Hope for the House Progressive Caucus Plan?

Business Insider's Sequester Poll: Respondents Buck Party Trends from a couple of weeks ago is the most encouraging thing I've read in a while.

"The poll asked participants to consider the core points of three sequester replacement proposals in Congress, without telling them the partisan affiliation of those plans. It found that in some cases, both Democrats and Republicans actually opposed their own party's plans and/or backed their adversaries' proposal."

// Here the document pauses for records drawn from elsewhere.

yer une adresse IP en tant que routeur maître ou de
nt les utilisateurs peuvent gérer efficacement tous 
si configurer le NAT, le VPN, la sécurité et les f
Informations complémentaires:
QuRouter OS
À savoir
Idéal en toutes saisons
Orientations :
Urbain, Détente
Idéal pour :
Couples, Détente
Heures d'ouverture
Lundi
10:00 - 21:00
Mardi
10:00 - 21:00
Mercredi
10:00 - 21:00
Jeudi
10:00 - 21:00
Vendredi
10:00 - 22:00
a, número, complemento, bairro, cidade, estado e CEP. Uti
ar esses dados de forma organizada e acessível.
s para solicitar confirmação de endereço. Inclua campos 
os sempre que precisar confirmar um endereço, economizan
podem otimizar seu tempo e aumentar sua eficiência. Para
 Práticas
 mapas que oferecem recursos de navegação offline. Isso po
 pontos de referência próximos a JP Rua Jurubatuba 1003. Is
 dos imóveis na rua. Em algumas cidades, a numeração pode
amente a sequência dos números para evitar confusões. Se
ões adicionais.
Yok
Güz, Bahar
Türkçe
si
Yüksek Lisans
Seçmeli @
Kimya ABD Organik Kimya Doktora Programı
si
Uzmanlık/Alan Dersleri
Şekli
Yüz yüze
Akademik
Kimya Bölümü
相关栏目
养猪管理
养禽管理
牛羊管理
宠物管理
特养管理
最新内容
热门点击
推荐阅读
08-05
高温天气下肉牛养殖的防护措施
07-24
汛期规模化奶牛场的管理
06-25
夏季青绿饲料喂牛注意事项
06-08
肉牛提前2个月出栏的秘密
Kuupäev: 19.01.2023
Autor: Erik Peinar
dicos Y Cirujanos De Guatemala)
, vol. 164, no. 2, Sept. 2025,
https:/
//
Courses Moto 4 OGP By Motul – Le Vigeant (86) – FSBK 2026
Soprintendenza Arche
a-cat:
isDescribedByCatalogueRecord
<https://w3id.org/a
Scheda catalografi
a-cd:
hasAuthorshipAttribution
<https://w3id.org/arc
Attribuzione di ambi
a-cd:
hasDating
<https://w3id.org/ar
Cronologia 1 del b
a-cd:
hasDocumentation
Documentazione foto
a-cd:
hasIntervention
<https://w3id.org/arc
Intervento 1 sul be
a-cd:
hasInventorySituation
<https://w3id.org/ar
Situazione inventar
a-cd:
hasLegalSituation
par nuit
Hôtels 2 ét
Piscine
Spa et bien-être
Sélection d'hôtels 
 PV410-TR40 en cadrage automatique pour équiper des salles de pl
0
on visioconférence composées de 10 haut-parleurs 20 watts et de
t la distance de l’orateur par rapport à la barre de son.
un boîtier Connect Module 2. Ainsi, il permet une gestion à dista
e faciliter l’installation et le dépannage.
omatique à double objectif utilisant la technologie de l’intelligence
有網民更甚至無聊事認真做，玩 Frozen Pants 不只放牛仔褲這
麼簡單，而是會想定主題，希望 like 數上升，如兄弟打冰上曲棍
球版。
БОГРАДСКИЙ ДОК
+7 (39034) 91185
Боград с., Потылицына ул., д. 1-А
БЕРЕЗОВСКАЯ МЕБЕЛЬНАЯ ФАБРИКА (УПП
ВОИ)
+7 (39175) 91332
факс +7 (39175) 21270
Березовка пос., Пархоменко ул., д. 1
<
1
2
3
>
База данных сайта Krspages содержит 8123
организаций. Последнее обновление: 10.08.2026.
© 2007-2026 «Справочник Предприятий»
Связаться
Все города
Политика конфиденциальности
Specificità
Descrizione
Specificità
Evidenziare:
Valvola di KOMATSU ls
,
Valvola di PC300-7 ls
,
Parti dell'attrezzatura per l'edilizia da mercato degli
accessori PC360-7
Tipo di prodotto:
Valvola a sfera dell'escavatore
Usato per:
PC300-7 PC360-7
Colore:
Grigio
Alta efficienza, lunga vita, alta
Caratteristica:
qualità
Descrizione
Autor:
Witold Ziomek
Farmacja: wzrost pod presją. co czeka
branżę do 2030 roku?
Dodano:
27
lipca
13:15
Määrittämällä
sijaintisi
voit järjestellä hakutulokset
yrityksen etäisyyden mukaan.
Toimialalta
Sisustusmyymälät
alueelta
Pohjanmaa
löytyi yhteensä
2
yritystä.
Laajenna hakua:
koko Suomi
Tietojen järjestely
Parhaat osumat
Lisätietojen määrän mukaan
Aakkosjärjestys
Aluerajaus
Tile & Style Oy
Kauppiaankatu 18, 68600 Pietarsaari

"Surprisingly, the plan that polled the strongest was the House Progressive Caucus plan. More than half of respondents supported it compared to sequestration and just a fifth of respondents were opposed…Shockingly, 47 percent of Republicans preferred the House Progressive plan to the sequester. This means that Republicans supported the House Progressive plan just as much as they supported their own party's plan."

As Krugman says of the plan, "I’ve seen some people describe the caucus proposal as a “Ryan plan of the left,” but that’s unfair. There are no Ryan-style magic asterisks, trillion-dollar savings that are assumed to come from unspecified sources; this is an honest proposal. And “Back to Work” rests on solid macroeconomic analysis, not the fantasy “expansionary austerity” economics — the claim that slashing spending in a depressed economy somehow promotes job growth rather than deepening the depression — that Mr. Ryan continues to espouse despite the doctrine’s total failure in Europe.

No, the only thing the progressive caucus and Mr. Ryan share is audacity. And it’s refreshing to see someone break with the usual Washington notion that political “courage” means proposing that we hurt the poor while sparing the rich. No doubt the caucus plan is too audacious to have any chance of becoming law; but the same can be said of the Ryan plan."